What you should do:
Count the lines of the listing below where "linecap" shows up, and please answer with that number only.

Extracted entries:
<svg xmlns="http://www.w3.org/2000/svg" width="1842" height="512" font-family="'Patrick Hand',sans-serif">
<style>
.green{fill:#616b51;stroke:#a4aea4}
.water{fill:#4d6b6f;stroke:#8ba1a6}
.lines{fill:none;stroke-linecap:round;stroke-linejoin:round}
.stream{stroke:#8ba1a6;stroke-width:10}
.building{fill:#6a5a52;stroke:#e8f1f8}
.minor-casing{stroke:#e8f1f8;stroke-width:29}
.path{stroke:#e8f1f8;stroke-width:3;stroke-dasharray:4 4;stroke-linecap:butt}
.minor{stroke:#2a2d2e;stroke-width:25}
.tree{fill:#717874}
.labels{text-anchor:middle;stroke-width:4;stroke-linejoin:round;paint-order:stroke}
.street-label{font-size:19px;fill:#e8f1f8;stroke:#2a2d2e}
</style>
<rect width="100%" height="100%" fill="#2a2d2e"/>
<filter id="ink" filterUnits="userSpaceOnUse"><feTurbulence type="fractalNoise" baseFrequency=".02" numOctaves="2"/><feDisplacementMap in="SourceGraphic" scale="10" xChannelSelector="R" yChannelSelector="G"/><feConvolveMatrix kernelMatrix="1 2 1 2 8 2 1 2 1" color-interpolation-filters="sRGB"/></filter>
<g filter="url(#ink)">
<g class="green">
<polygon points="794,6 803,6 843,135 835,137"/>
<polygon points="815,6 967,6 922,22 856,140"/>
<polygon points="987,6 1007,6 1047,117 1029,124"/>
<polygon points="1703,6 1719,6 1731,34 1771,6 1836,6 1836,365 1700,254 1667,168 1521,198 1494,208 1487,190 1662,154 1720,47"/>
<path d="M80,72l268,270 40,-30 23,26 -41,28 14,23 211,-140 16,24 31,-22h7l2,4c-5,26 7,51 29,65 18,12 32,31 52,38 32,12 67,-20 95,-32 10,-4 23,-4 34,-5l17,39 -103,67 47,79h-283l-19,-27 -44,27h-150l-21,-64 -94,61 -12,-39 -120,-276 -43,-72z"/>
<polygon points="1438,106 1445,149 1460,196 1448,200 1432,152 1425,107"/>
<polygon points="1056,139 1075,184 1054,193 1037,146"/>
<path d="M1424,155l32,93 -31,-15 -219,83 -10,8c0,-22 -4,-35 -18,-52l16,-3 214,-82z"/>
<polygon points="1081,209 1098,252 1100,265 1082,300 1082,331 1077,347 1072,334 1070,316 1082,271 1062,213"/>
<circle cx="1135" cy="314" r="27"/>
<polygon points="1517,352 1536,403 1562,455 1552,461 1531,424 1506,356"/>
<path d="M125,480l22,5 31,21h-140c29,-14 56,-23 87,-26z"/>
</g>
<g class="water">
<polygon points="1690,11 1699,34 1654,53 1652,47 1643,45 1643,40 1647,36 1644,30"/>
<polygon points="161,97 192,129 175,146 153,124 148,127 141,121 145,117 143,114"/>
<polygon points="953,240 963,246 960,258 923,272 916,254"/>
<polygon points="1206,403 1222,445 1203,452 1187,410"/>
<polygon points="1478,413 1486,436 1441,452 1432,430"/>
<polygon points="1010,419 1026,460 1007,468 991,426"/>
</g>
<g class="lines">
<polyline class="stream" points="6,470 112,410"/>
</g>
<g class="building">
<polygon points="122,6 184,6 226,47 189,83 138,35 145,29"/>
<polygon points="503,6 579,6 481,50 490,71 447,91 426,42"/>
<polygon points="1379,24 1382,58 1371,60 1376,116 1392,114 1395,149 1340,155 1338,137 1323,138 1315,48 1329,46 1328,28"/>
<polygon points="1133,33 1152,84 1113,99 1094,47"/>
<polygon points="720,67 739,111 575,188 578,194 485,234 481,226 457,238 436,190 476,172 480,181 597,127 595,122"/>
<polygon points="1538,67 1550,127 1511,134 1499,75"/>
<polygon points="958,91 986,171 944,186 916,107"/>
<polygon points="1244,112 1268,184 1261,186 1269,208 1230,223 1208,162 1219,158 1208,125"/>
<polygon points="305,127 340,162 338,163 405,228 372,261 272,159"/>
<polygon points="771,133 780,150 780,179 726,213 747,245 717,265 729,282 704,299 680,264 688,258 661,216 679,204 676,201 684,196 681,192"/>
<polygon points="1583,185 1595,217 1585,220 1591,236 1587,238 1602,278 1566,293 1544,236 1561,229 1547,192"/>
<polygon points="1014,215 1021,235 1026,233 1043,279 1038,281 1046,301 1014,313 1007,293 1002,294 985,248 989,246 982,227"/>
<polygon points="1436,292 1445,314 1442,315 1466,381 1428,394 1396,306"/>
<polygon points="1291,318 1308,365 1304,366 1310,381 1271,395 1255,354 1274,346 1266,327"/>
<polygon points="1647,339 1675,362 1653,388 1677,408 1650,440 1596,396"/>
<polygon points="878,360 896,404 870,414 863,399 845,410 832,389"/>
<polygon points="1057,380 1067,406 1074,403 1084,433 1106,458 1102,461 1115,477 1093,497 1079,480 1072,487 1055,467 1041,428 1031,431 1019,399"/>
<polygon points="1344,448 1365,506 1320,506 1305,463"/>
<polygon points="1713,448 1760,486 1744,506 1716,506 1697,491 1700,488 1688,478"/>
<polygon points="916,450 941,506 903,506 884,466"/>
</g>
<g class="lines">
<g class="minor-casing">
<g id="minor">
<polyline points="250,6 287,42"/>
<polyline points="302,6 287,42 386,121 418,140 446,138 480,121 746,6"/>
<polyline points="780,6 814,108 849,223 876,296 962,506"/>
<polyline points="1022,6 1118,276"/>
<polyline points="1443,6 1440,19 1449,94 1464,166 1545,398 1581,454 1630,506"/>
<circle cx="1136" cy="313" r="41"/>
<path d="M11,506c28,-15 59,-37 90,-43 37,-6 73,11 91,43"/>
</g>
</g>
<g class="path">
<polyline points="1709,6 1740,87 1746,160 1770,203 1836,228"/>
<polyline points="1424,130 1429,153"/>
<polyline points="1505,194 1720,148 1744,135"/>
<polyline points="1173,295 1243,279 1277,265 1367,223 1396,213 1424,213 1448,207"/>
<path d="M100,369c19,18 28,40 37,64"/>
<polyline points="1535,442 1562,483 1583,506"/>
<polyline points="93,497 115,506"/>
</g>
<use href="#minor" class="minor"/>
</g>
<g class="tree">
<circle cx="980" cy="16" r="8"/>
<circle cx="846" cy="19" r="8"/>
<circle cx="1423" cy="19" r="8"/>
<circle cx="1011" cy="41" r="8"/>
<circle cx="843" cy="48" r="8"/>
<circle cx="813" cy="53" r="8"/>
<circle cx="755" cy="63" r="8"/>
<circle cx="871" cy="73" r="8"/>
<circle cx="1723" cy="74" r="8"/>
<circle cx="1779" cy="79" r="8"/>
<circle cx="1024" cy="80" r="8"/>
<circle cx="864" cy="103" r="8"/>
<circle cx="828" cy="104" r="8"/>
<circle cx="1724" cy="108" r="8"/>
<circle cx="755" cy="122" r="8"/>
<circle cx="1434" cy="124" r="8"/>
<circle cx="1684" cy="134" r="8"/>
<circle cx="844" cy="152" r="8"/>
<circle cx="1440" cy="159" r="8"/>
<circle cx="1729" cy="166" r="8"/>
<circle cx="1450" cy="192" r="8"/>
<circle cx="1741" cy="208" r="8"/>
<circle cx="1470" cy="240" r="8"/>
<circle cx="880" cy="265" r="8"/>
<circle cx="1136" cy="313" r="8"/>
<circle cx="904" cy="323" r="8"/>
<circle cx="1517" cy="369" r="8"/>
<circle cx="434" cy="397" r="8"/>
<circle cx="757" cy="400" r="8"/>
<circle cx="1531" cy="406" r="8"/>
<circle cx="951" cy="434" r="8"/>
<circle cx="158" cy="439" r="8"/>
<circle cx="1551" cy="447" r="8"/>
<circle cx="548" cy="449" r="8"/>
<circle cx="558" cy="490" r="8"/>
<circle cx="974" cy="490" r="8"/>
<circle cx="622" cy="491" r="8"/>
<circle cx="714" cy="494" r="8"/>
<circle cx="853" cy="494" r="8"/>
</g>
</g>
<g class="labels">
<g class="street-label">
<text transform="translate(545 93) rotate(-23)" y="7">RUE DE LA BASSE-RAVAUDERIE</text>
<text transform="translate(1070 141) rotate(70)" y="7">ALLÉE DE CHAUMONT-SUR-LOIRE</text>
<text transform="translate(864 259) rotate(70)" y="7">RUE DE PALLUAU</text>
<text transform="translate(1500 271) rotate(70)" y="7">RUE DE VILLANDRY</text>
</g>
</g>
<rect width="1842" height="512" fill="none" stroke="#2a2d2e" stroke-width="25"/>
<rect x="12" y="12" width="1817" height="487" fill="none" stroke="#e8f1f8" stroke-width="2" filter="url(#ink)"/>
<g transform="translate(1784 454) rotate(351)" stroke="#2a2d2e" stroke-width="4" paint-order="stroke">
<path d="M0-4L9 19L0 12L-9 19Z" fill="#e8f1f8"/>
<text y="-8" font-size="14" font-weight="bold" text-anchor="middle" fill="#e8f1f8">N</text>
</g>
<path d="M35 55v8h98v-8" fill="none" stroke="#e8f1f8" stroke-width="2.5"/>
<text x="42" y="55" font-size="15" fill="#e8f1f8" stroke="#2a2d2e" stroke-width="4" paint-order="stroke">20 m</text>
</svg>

Finished exercise:
2